Hank Molloy first heard of lacrosse from a neighbor in Evanston, Illinois, in 1947. In 1958, he started Illinois’ first high school lacrosse program. He then played lacrosse at the US Naval Academy. In 1964 Hank played a couple of games with the newly formed having Palo Alto Lacrosse Club and following completion of Naval service got back into the game more seriously. By 1973, he was elected president of the Palo Alto Lacrosse Club and played midfield.

A neck injury, suffered in an auto accident in 1975, put him on the sideline. In 1982, he got back into the game and decided to go into officiating. Despite a rocky start, Hank stuck with it, studied the Rules, and became proficient in field mechanics. His game improved, and in 1986 he took on the “one year” job of assigning officials for colleges and clubs. Every game had to be assigned at least three times as fields were saturated, floods and mud slides prevailed, with people and teams stranded everywhere. He stayed the course based for another thirteen years as the district assignor of officials. In 1987, he was recognized as man of the year by the Northern California Lacrosse Association and awarded the President’s Cup. He received that award again in 2001.

In 1988, he expanded his publication for Northern California Men’s Officials from being a scheduling and logistics guide, to be the first comprehensive text on men’s lacrosse officiating. He was invited to referee the Division One Men’s North – South game in 1992. After the 1994 season, Hank received the first Frenchy Julien Award by the National Intercollegiate Lacrosse Officials’ Association, an award which is in the Lacrosse Hall Of Fame in Baltimore. He became a listed International Lacrosse Official and participated in the World Games in Manchester. Hank has conducted over one hundred clinics for officials and is still doing clinical training.

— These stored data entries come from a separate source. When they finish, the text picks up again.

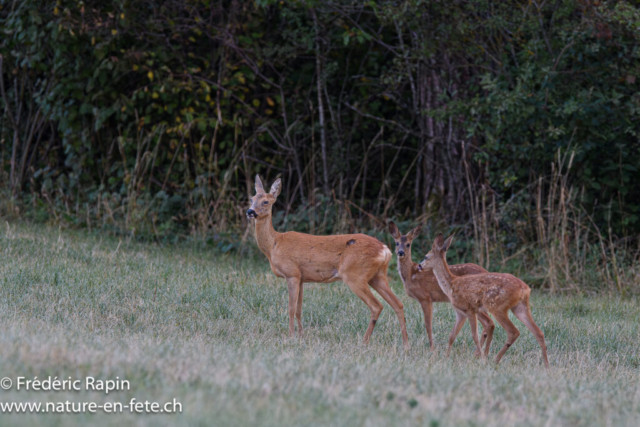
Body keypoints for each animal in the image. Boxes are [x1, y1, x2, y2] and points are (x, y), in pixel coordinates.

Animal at [246, 176, 410, 350]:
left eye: (265, 202)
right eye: (251, 199)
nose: (250, 212)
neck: (274, 245)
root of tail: (385, 250)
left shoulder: (292, 273)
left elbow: (290, 308)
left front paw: (290, 337)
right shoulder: (302, 277)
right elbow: (298, 309)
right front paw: (301, 336)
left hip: (354, 275)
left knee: (376, 306)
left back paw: (365, 341)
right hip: (377, 276)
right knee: (398, 304)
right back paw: (405, 344)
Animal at [388, 222, 492, 356]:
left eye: (408, 244)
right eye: (396, 243)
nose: (400, 252)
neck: (411, 274)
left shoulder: (425, 297)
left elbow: (428, 325)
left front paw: (432, 349)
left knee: (488, 322)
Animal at [420, 232, 552, 370]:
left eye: (426, 257)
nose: (419, 266)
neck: (451, 284)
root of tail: (524, 288)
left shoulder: (469, 309)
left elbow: (474, 335)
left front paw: (481, 358)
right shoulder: (460, 313)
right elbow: (452, 335)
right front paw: (446, 358)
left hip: (497, 306)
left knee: (513, 331)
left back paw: (495, 359)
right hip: (520, 307)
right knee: (539, 332)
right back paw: (547, 366)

In 1995, he organized and led the reintroduction of lacrosse in Ireland with the first men’s lacrosse to be played in the Irish Republic, featuring the University of Notre Dame and Cornell University varsity teams. In 1998, he became the president of the Northern California chapter of the Lacrosse Foundation, which was in the transition of becoming the present chapter of US Lacrosse. He proposed a growth plan to significantly expand. The plan was adopted, and that growth started, and is accelerating today. Hank currently plays with the Navy Old Goats Grand Masters Team, officiates collegiate and high school games, conducts training clinics for officials, coaches introductory camps for youngsters in Santa Clara County, and serves on the board directors and executive committee of his chapter of US Lacrosse.